Request a demo
Back to list
-

How Carriers and Agents Can Connect with Digital Natives

Knowledge and understanding typically flows from older generations to younger ones. Today, however, the generations that grew up with digital technologies are the ones leading both knowledge and culture in the digital world.

Insurance carriers and agents often find themselves playing catch-up to younger “digital natives.” Here’s how to see the world through the eyes of a digital-first generation — and speak their language when it comes to insurance coverage.

How Digital Natives Navigate Their Worlds

Author of “Empowered: Re-framing 'Growing Up' for a New Age,” Marc Prensky coined the term “digital natives” in a 2001 article describing how students at the time “spent their entire lives surrounded by and using” various technologies. Prensky called this generation digital natives to differentiate them from older enthusiastic adopters of new technologies, whom he called “digital immigrants.”

Digital natives and digital immigrants differ in several ways. Brad Cunningham, an academic advisor at Kansas State University, notes that digital natives approach the world differently when it comes to:

  • How they treat technology. According to Prensky, digital natives treat digital tools “as extensions of their bodies and minds, fluidly incorporating them into their daily routines,” writes Cunningham. Digital immigrants, by contrast, “still try and work around or second guess technology,” he explains.
  • How they process information. Digital natives are used to information being readily available and plentiful, so they process it quickly. Digital natives are also more adept at attention-switching than digital immigrants. “They explore their world as burst thinkers” instead of linear ones, writes Cunningham.
  • How they communicate via technology. To digital natives, the medium is the message — or at least part of it. The choice of whether to communicate by text, video chat or social media is itself a means of communication. To digital immigrants, however, all of these tools are lumped together as different examples of a means to an end.

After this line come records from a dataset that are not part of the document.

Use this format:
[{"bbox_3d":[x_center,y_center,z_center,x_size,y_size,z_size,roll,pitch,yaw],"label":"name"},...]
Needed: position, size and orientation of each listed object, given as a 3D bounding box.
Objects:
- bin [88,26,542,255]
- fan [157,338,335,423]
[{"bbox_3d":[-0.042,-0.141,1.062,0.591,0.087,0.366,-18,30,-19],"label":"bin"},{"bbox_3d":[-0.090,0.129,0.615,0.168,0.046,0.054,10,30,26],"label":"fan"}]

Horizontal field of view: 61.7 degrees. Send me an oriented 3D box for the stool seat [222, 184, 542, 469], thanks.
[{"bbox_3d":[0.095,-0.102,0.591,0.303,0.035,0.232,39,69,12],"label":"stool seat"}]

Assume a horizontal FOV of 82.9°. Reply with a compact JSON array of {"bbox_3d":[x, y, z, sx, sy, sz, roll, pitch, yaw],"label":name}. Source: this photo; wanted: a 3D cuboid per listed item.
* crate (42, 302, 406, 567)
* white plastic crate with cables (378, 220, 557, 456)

These differences create a generation gap between digital natives and digital immigrants. As with other generation gaps, the potential for misunderstanding and frustration arises on both sides.

How to Support Digital Natives’ Quest for Insurance Coverage

When Prensky identified digital natives in 2001, the first members of the cohort had just started college. Today, those college students are nearly 40 years old, and an entire second generation has grown up immersed in technology.

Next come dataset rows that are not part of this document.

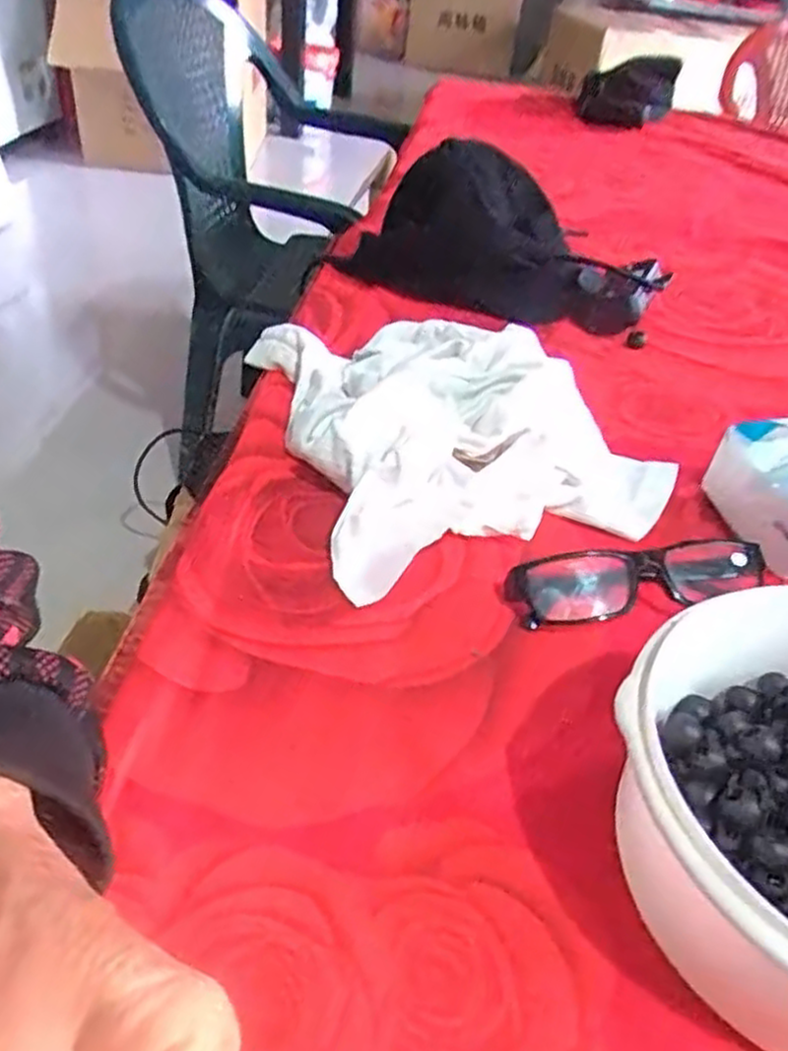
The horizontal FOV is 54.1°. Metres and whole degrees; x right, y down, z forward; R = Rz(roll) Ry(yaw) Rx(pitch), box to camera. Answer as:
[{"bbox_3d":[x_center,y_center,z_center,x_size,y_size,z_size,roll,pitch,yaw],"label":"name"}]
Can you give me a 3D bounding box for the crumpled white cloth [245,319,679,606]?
[{"bbox_3d":[0.042,-0.076,0.495,0.225,0.057,0.260,-9,40,-18],"label":"crumpled white cloth"}]

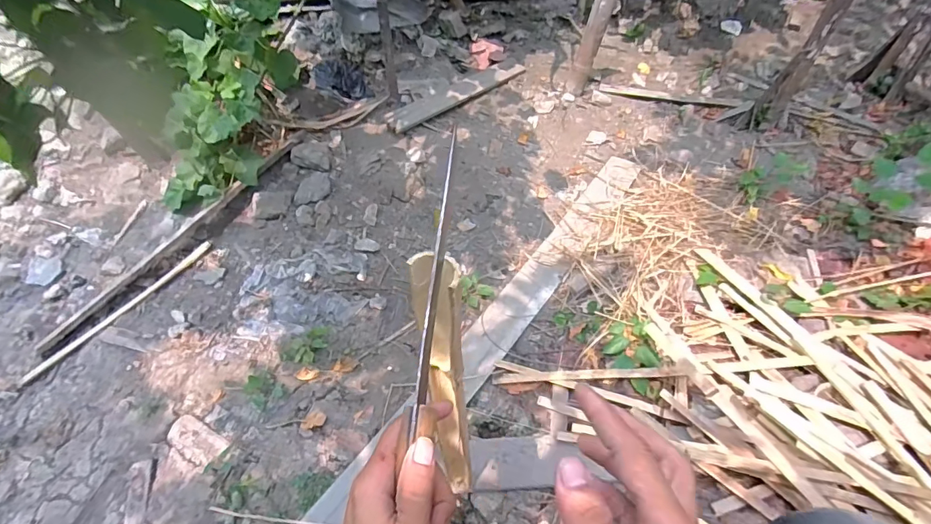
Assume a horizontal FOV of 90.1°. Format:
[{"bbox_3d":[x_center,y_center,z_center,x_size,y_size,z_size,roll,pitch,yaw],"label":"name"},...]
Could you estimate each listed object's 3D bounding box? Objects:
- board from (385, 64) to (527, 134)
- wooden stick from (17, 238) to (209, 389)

Insurance carriers and agents, meanwhile, are still dealing with tools developed by and for digital immigrants. Even when individual insurance professionals and agents are members of the digital native generation, they often contend with technologies that were not created by or for their way of thinking.

Digital natives need insurers who understand their approach to the world. Insurers and agents, too, need digital tools that adapt to both native and immigrant ways of handling technology.

Carriers and agents can build these bridges if they:

  • Embrace digital natives’ willingness to learn from one another. Online reviews and social media have created a world where insurance customers learn from others’ experiences with an insurer as much as they learn from an insurer’s own resources or an agent’s guidance. Incorporating customer participation in information and brand sharing can help meet digital natives where they are.
  • Use technology to promote innovation. Tech for tech’s sake frustrates digital natives, who see technology simply as a means to an end, write researchers Meryl Rosenblatt, James Marchetta and Michael Masiello. It also wastes carrier and agent resources. To support digital natives, think like a digital native: Ask what a new technology allows carriers, agents and customers to achieve.
  • Remember that digital natives are comfortable with digital culture, but only as end-users. “Digital natives may not be necessarily tech savvy, but their sense of knowledge of what’s going on both digitally and culturally is what sets them up to be natives,” writes Gabriela Barkho at Mashable. User-friendly interfaces are a must, as digital natives see digital tools as a means to communicate.

Finally, carriers and agents will benefit from an awareness that comfort with digital culture doesn’t create instant comfort with every topic available online. Digital natives still need help understanding their insurance options and choosing the right coverage for their situation.

Carriers and agents remain the experts in the room. Choosing the right tools and approach allows insurance professionals to communicate this expertise to digital native customers.